Green Home Conversion; Heating and Cooling Part 4



After turning off my air conditioning after some cool weather, I find that today was quite warm. I did not want to turn my AC back on, so I opened windows to allow the cool breezes through the home. This would have been great if my home was designed with the idea of using this passive means of cooling, but I had to make due.
Houston, it is said, would not exist without its air conditioning. We are the most heavily air conditioned city in the world, but people did live here before the advent of this mechanical means to cool themselves, so how did they do it. (Granted the first settlement here was called Germantown, and we Germans may just be a bit nuts thinking we could live here). The traditional home in Texas was the dog trot (drawing below). The rectangle in the drawing represents the roof line, which provided shade for the two rooms below. Each room had a window directly opposite. The area between the rooms was a porch. The house was situated so that the prevailing breezes blew through the porch and windows. Coupled with the shade of the roof made for a cool spot to sit and work. One room was the kitchen/work room while the other was the bedroom. The attic may have contained beds, but it was also frequently used for attics. The air flow through the home was good. Another feature of later homes was to increase the height of a room. Since heat rises, many ceilings in older homes were much higher than our current homes allowing the summer heat to rise above the living area.

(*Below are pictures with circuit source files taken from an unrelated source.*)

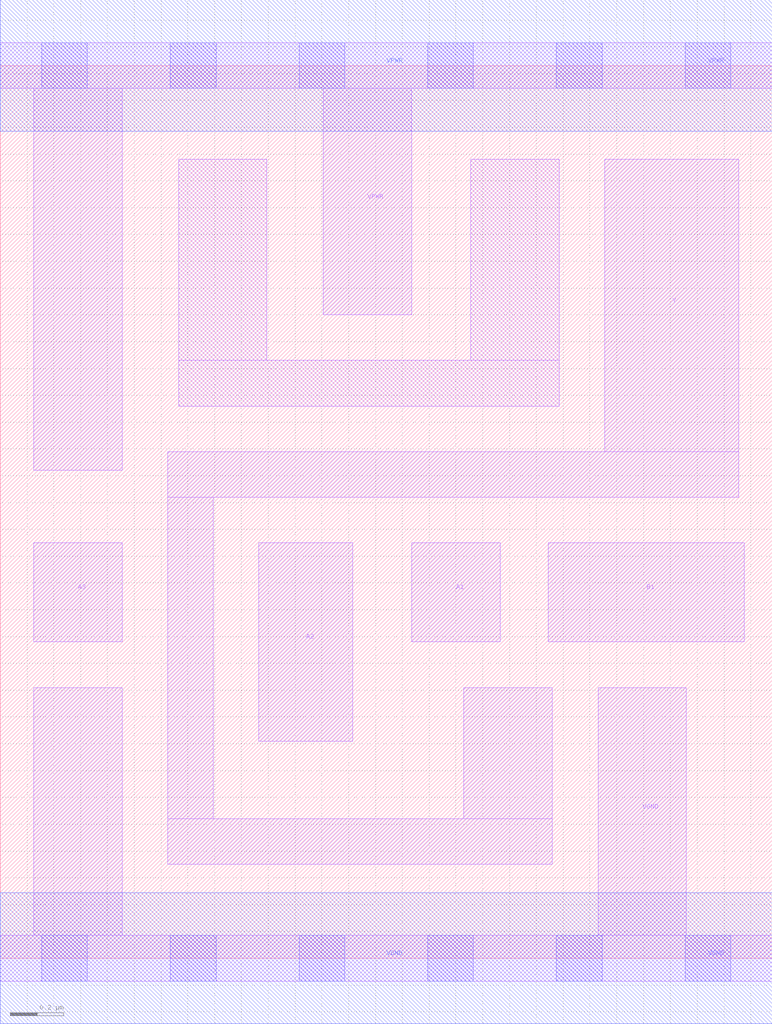
<source format=lef>
# Copyright 2020 The SkyWater PDK Authors
#
# Licensed under the Apache License, Version 2.0 (the "License");
# you may not use this file except in compliance with the License.
# You may obtain a copy of the License at
#
#     https://www.apache.org/licenses/LICENSE-2.0
#
# Unless required by applicable law or agreed to in writing, software
# distributed under the License is distributed on an "AS IS" BASIS,
# WITHOUT WARRANTIES OR CONDITIONS OF ANY KIND, either express or implied.
# See the License for the specific language governing permissions and
# limitations under the License.
#
# SPDX-License-Identifier: Apache-2.0

VERSION 5.7 ;
  NAMESCASESENSITIVE ON ;
  NOWIREEXTENSIONATPIN ON ;
  DIVIDERCHAR "/" ;
  BUSBITCHARS "[]" ;
UNITS
  DATABASE MICRONS 200 ;
END UNITS
MACRO sky130_fd_sc_ls__a31oi_1
  CLASS CORE ;
  SOURCE USER ;
  FOREIGN sky130_fd_sc_ls__a31oi_1 ;
  ORIGIN  0.000000  0.000000 ;
  SIZE  2.880000 BY  3.330000 ;
  SYMMETRY X Y ;
  SITE unit ;
  PIN A1
    ANTENNAGATEAREA  0.279000 ;
    DIRECTION INPUT ;
    USE SIGNAL ;
    PORT
      LAYER li1 ;
        RECT 1.535000 1.180000 1.865000 1.550000 ;
    END
  END A1
  PIN A2
    ANTENNAGATEAREA  0.279000 ;
    DIRECTION INPUT ;
    USE SIGNAL ;
    PORT
      LAYER li1 ;
        RECT 0.965000 0.810000 1.315000 1.550000 ;
    END
  END A2
  PIN A3
    ANTENNAGATEAREA  0.279000 ;
    DIRECTION INPUT ;
    USE SIGNAL ;
    PORT
      LAYER li1 ;
        RECT 0.125000 1.180000 0.455000 1.550000 ;
    END
  END A3
  PIN B1
    ANTENNAGATEAREA  0.279000 ;
    DIRECTION INPUT ;
    USE SIGNAL ;
    PORT
      LAYER li1 ;
        RECT 2.045000 1.180000 2.775000 1.550000 ;
    END
  END B1
  PIN Y
    ANTENNADIFFAREA  0.641200 ;
    DIRECTION OUTPUT ;
    USE SIGNAL ;
    PORT
      LAYER li1 ;
        RECT 0.625000 0.350000 2.060000 0.520000 ;
        RECT 0.625000 0.520000 0.795000 1.720000 ;
        RECT 0.625000 1.720000 2.755000 1.890000 ;
        RECT 1.730000 0.520000 2.060000 1.010000 ;
        RECT 2.255000 1.890000 2.755000 2.980000 ;
    END
  END Y
  PIN VGND
    DIRECTION INOUT ;
    SHAPE ABUTMENT ;
    USE GROUND ;
    PORT
      LAYER li1 ;
        RECT 0.000000 -0.085000 2.880000 0.085000 ;
        RECT 0.125000  0.085000 0.455000 1.010000 ;
        RECT 2.230000  0.085000 2.560000 1.010000 ;
      LAYER mcon ;
        RECT 0.155000 -0.085000 0.325000 0.085000 ;
        RECT 0.635000 -0.085000 0.805000 0.085000 ;
        RECT 1.115000 -0.085000 1.285000 0.085000 ;
        RECT 1.595000 -0.085000 1.765000 0.085000 ;
        RECT 2.075000 -0.085000 2.245000 0.085000 ;
        RECT 2.555000 -0.085000 2.725000 0.085000 ;
      LAYER met1 ;
        RECT 0.000000 -0.245000 2.880000 0.245000 ;
    END
  END VGND
  PIN VPWR
    DIRECTION INOUT ;
    SHAPE ABUTMENT ;
    USE POWER ;
    PORT
      LAYER li1 ;
        RECT 0.000000 3.245000 2.880000 3.415000 ;
        RECT 0.125000 1.820000 0.455000 3.245000 ;
        RECT 1.205000 2.400000 1.535000 3.245000 ;
      LAYER mcon ;
        RECT 0.155000 3.245000 0.325000 3.415000 ;
        RECT 0.635000 3.245000 0.805000 3.415000 ;
        RECT 1.115000 3.245000 1.285000 3.415000 ;
        RECT 1.595000 3.245000 1.765000 3.415000 ;
        RECT 2.075000 3.245000 2.245000 3.415000 ;
        RECT 2.555000 3.245000 2.725000 3.415000 ;
      LAYER met1 ;
        RECT 0.000000 3.085000 2.880000 3.575000 ;
    END
  END VPWR
  OBS
    LAYER li1 ;
      RECT 0.665000 2.060000 2.085000 2.230000 ;
      RECT 0.665000 2.230000 0.995000 2.980000 ;
      RECT 1.755000 2.230000 2.085000 2.980000 ;
  END
END sky130_fd_sc_ls__a31oi_1

</source>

Modern home design was freed from this reliance on placing the home on sight to allow air to flow smoothly through it by air conditioning. In the drawing below, you see a section of my home. The house is not situated to catch the breezes, and the window placement does not prove conducive to allowing air to flow through all of the rooms. I do open my windows, but an entirely passive arrangement is not possible. Let me explain the term passive here: if I do not need mechanical means (like a ceiling fan or air conditioner to cool my home), then I can cool it without any energy; that is what I mean by passive. My solution would be to create window spaces to catch the breezes, but to be honest this is not possible in my home’s design. I do open the windows, but then I rely on ceiling fans set on low to help move the air about.
Consider your home. Can you add windows to catch the breezes? If not, ceiling fans coupled with open windows can be an alternative for most modern home designs. This is the most practical solution when considering the design of most homes from the fifties to the present. I will do one more post on this topic, where I will indulge in a bit of fantasy about how we could possibly improve upon on our home’s design, for little cost.